Sólo le falta amarrarse las cintas de los tenis y está lista, con su uniforme bien planchado y su cabello cuidadosamente sujetado, Soledad está por comenzar su tercera jornada de trabajo. Se asoma por la puerta de la cocina y ve el salón lleno a reventar, calcula por lo menos unas quinientas personas a las que tienen que atender entre seis meseros, tres mujeres y tres hombres.
En las mañanas trabaja de costurera en una lavandería, los remiendos que hace le agrandan la billetera al dueño del negocio, a ella le paga una mínima cantidad pero que le sirve para ayudarse a pagar la renta de la casa que alquila junto a sus hijos. En las tardes limpia casas y sale de ahí despepitada para el salón de banquetes donde trabaja en las noches, otro lugar donde le pegan menos del salario mínimo como le toca a la mayoría de indocumentados en el país.
Migró hace treinta y cinco años, cuando tenía cuarenta y cinco. En Estados Unidos el tiempo para los indocumentados pasa más rápido que para cualquier otra persona, cuando sienten ya llevan décadas sin ver a sus familiares en sus países de origen y los niños que dejaron en pañales en un santiamén los han convertido en abuelos. El caso de Soledad no dista mucho del de los demás, sólo que ella con esfuerzo pudo mandar a traer a sus hijos también de forma indocumentada.
Originaria de Huitán, Quetzaltenango, Guatemala, Soledad perteneciente a la etnia mam, habla su idioma materno sólo con sus hijos porque en los años que lleva en el país no ha visto a nadie de su etnia. Tampoco ha aprendido inglés más que las palabras básicas. Lo que aprendió en Estados Unidos fue el español porque está rodeada de mexicanos y centroamericanos.

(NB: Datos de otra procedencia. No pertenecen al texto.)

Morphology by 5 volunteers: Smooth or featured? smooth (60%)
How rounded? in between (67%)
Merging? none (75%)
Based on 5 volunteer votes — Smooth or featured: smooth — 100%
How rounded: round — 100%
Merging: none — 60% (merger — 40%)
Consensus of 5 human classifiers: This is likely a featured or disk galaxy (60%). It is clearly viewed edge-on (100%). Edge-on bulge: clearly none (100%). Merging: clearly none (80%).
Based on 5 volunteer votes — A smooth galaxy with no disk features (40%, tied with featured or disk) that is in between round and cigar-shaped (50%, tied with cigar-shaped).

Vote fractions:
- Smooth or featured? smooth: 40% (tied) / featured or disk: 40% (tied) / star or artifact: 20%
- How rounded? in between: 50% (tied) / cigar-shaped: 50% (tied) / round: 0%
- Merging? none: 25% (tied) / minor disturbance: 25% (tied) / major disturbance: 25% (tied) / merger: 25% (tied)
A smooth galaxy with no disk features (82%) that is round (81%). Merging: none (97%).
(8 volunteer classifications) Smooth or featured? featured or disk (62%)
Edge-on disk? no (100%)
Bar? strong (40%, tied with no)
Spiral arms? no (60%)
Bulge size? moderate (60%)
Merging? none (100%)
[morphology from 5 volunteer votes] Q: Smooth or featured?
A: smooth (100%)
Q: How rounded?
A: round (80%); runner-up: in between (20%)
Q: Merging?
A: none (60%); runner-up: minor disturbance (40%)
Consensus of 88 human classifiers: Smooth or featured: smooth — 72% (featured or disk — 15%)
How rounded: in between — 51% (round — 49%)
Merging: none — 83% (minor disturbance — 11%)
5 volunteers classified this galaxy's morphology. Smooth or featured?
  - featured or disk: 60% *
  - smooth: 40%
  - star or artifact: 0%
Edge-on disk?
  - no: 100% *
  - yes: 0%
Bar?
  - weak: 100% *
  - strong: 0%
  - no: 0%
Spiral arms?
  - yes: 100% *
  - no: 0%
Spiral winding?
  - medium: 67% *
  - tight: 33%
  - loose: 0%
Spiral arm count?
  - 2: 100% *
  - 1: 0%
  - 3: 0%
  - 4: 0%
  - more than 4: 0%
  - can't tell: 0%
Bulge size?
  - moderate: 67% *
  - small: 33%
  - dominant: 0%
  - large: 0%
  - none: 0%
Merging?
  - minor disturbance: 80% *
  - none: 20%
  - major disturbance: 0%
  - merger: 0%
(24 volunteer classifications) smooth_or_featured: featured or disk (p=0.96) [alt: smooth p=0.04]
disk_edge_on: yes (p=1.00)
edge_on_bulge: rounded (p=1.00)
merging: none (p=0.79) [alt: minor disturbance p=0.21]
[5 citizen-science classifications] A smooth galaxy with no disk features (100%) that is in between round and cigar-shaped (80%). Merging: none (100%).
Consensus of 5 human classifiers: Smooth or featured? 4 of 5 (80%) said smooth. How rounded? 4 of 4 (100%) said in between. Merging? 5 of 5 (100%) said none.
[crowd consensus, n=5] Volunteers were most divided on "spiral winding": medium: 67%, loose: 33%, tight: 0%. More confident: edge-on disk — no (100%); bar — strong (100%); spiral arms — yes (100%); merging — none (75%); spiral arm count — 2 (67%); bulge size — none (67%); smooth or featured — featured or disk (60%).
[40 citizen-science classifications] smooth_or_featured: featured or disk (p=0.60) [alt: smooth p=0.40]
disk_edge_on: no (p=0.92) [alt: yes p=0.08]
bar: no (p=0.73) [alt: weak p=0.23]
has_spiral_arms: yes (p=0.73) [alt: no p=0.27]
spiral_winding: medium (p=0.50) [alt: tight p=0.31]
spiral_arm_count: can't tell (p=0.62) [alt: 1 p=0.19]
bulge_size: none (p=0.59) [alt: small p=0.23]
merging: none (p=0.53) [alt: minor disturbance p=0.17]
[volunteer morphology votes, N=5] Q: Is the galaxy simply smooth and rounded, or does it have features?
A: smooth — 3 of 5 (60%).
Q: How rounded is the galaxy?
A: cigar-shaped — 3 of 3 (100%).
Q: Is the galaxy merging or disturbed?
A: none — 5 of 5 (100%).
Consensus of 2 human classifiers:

Nunca se ha comprado un par de zapatos nuevo, lo que ahorró fue para mandar a traer a sus hijos que al igual que ella trabajan en el servicio de banquetes en las noches, pero en distintos lugares. Los nietos nacieron en Estados Unidos y no quisieron aprender el idioma de sus padres ni de su abuela, hablan en inglés y cuando hablan en español lo hacen como mexicanos. Ninguno de los nietos quiere seguir en la universidad, lo que entristece a Soledad porque ve su esfuerzo tirado a la basura.
El otro día su hija mayor le dio dinero para que lograra ponerse finalmente la placa de dientes, para que pudiera masticar bien los alimentos y no le dolieran las encías al hacerlo, pero con la artritis en sus rodillas, en sus caderas y en las muñecas de sus manos no pueden hacer nada, Soledad tiene que aguantarse el dolor y seguir trabajando porque si deja de hacerlo entonces no alcanzarían a pagar la renta.
Termina de sujetarse bien el cabello y agarra la primera bandeja con platos de ensalada y comienza a colocarla sobre las mesas, la noche es larga y apenas está comenzando, con los ochenta años que está por cumplir, Soledad se siente sumamente cansada, quisiera que sus noches terminaran al oscurecer y no al amanecer, como le ha sucedido hace más de veinte años. Pero algún día será, lo piensa siempre, para mientras no para de llevar y traer bandejas de comida ajena a la alegría de los comensales y de los enfiestados. Para cuando todos se van al amanecer, sus hijos son los encargados de hacer la limpieza en el lugar.
Soledad no
esperaba una vida así para sus hijos y tampoco tanta desesperanza como
la que siente con sus nietos, pero tiene bien claro que su vida es mejor
en Estados Unidos que en Guatemala, donde además de la pobreza sus
nietos hubieran vivido el racismo extremo que siente el mestizo contra
el indígena. Soledad no pierde la esperanza de que un día escampe y
logre los papeles para ir a visitar a su única hermana viva que lleva
esperándola desde el día en que se fue, para mientras sigue en las
carreras del trajín del día a día de los indocumentados.